The chief executive of Care England, Martin Green told the Today programme that: "about 40% of care services will no longer be viable in the medium term so this is a huge number of care services that will be lost."
Asked today about reports that the government now plans to raise council tax in order to plug this black hole in funding, Downing Street insisted that councils could manage within existing funds.
"Money alone is not the solution and many councils are providing high-quality social care services within existing budgets," the prime minister's spokesperson told the parliamentary lobby, while not ruling out finding additional funding sources in future.
They insisted that poorly run councils were failing to properly manage existing resources.
"If you look at the situation around the country, it is the worst ten per cent of councils that oversee or delayed transfer of care rates that are 20 times worse than the top 10% of councils and half of all delayed discharges are in just 20 local authorities. So this isn't just about funding, this is about how we deliver an effective and efficient social care system."
Labour said government cuts to local authorities had made the crisis inevitable.
"There is a crisis in the funding of social care caused by savage Tory cuts to the budgets of local councils," Barbara Keeley MP, shadow minister for social care, said.

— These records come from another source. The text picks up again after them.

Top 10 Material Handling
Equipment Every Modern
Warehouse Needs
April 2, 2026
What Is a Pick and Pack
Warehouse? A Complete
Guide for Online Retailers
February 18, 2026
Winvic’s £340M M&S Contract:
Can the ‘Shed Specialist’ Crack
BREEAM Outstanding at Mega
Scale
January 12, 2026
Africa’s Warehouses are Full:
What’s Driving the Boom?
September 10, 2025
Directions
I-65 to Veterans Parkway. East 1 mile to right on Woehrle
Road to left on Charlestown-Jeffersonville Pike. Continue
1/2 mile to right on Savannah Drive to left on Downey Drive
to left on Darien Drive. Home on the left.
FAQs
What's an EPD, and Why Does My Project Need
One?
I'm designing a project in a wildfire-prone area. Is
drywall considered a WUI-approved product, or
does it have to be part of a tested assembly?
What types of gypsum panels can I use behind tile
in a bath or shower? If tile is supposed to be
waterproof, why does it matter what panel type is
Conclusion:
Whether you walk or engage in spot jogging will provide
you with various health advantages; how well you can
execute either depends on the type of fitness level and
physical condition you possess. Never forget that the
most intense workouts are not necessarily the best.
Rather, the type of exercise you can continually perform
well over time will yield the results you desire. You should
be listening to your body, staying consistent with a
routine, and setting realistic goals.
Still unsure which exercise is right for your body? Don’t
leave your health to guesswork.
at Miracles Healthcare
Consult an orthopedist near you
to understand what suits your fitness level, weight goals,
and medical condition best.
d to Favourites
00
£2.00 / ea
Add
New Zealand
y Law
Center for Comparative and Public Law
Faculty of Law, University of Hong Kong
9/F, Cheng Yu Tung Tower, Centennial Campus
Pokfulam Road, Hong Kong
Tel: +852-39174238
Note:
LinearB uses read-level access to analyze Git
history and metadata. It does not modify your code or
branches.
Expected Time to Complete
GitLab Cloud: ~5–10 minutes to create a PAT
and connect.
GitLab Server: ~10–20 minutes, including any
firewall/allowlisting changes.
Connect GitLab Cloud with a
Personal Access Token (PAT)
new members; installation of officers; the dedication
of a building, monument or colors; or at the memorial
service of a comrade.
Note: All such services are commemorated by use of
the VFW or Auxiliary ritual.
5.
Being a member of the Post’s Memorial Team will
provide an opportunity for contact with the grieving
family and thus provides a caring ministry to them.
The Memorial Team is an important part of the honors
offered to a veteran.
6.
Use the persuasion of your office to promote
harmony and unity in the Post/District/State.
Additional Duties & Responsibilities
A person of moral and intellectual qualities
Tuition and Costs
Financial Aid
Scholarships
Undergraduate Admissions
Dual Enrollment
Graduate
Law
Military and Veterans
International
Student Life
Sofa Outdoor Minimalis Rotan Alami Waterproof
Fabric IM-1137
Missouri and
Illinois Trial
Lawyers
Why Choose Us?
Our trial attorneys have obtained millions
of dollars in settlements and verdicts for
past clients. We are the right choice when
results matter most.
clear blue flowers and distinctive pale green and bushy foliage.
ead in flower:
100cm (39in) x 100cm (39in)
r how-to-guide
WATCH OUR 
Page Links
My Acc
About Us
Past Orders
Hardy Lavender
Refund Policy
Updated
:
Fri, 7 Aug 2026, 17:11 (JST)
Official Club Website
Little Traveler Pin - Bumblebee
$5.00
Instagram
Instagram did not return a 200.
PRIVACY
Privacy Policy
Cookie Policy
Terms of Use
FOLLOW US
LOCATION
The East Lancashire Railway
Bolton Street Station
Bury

"£4.6 Billion has been cut from adult social care since 2010, meaning 400,000 fewer people now have publicly funded care.
"The right solution would be for Theresa May to admit the Tories have got it wrong and deliver the needed funding for social care. Asking taxpayers and councils to pick up the bill for the Tories' failure is no substitute for a proper plan."
May chose to downgrade the social care ministerial role when she succeeded David Cameron as prime minister. The adult social care brief previously belonged to a minister of state position, however, it was delegated to MP David Mowat, who became the parliamentary under-secretary of state for community health and care.
Care charities urged all parties to come together to tackle the problem.
"The level of calls across the social care sector for the government to take action has reached fever pitch," Janet Morrison, Chief Executive of Independent Age, the older people's charity said.
"We welcome measures such as a rise in the council tax precept that might provide desperately needed short-term relief but government must accept that last-ditch measures like this are not a sustainable longer-term solution.
"We want the Government to start cross-party talks immediately to explore what can be done to solve the crisis in social care long term to ensure that frail, sick and elderly people do not continue to lose out."